I've written in journals, on pieces of scratch paper, on torn-out magazine pages while sitting in airports, just about anywhere I can put pen to paper when the moment strikes and inspires me to move the ink across the page...I suppose I have much to say...not that anyone has to listen - writing and expression are like breathing for me - essentials.
I was diagnosed with Celiac Disease on April 15, 2000 - the Millennium year proved to be quite significant for my life, minus any YK2 computer crashes. My diagnosis arrived sincerely just in the nick of time, because at the ripe old age of 30 I was on my out of this life, due to almost a decade of severe sickness, complications and misdiagnosis. There are still many a day when a flash of my pre-diagnosis past enters my mind and I remember glimpses of my life during those years of confusion, sickness, despair, and ultimate frustration. I don't recall ever feeling fearful of what was happening to me though, because the funny thing about the human spirit is - we fight to live; it's innate to our souls...and of our being. However, I can honestly say that my parents and brother would not concur with my last sentence because they were laden with the fear and uncertainty of my future more than I - my job was to fight through, research, keep living, keep filling up my soul with whatever joys and enjoyment I could still physically and emotionally take in...and I did just that.

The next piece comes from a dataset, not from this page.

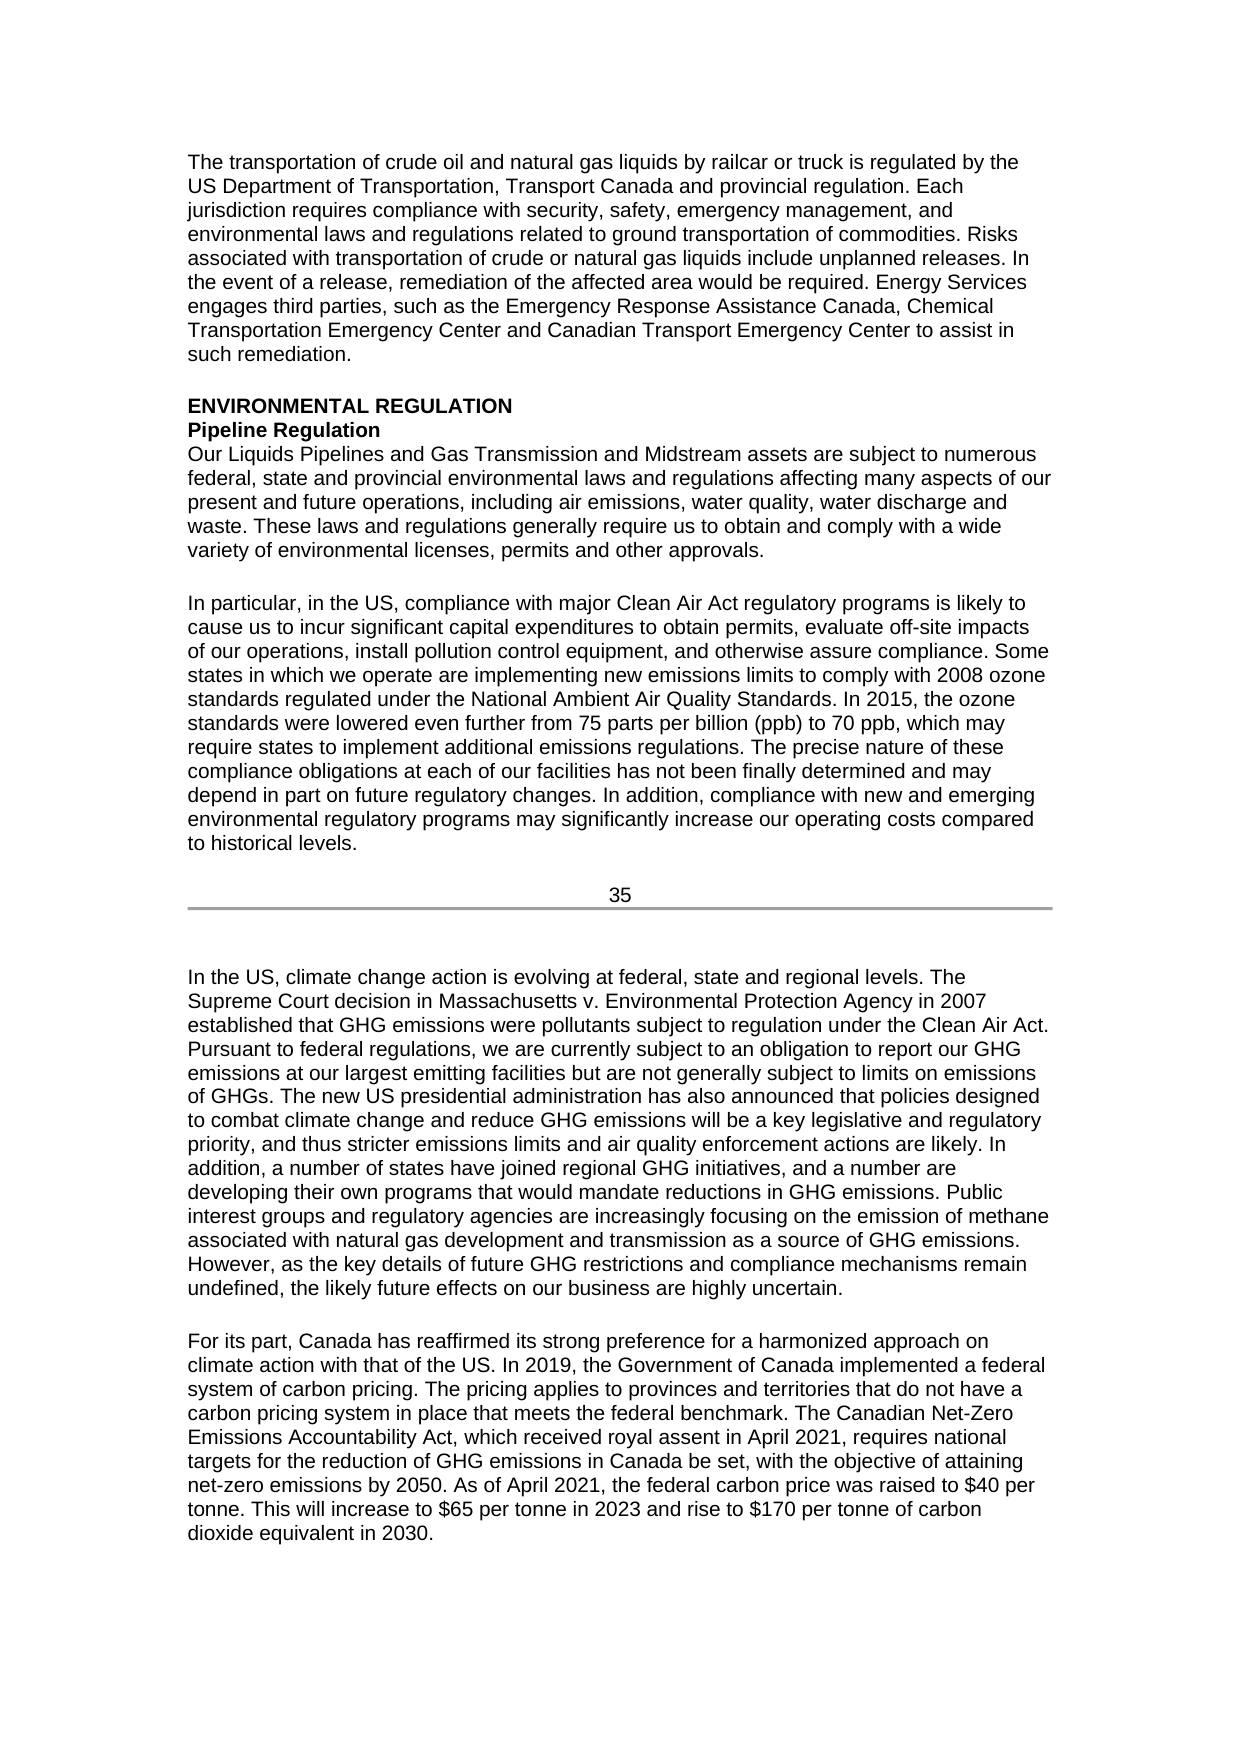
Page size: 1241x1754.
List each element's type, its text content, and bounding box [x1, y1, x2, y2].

I was a very healthy little girl; active and athletic, loving food of all kinds and full of life. I was a serious equestrian rider and horses were my passion. One of my Basque grandfathers was a true cowboy and taught me the gift of riding at age four and I have four concussions under my belt to prove it…or wait, was it five? It’s hard to remember such things when you’ve hit your head so many times! I have such wonderful memories of riding for hours on end every summer afternoon through the golden hills of northern California. Those days shaped the way I have lived my life as an adult in so many ways and were simply so joyful and rich. It was during those years of riding, in my early teens, when I first began experiencing debilitating migraine headaches - the kind where you loose your vision and your cookies, so to speak. I remember that wearing a riding helmet in the heat was the diagnosis for the headaches that would shut me in my room for an entire day, until my sight returned. It would be 15 years later, after being diagnosed with Celiac Disease, that it became apparent the migraines were my first symptoms. Little did I know back then of the journey that ensued, leading me to a gluten free life of abundance.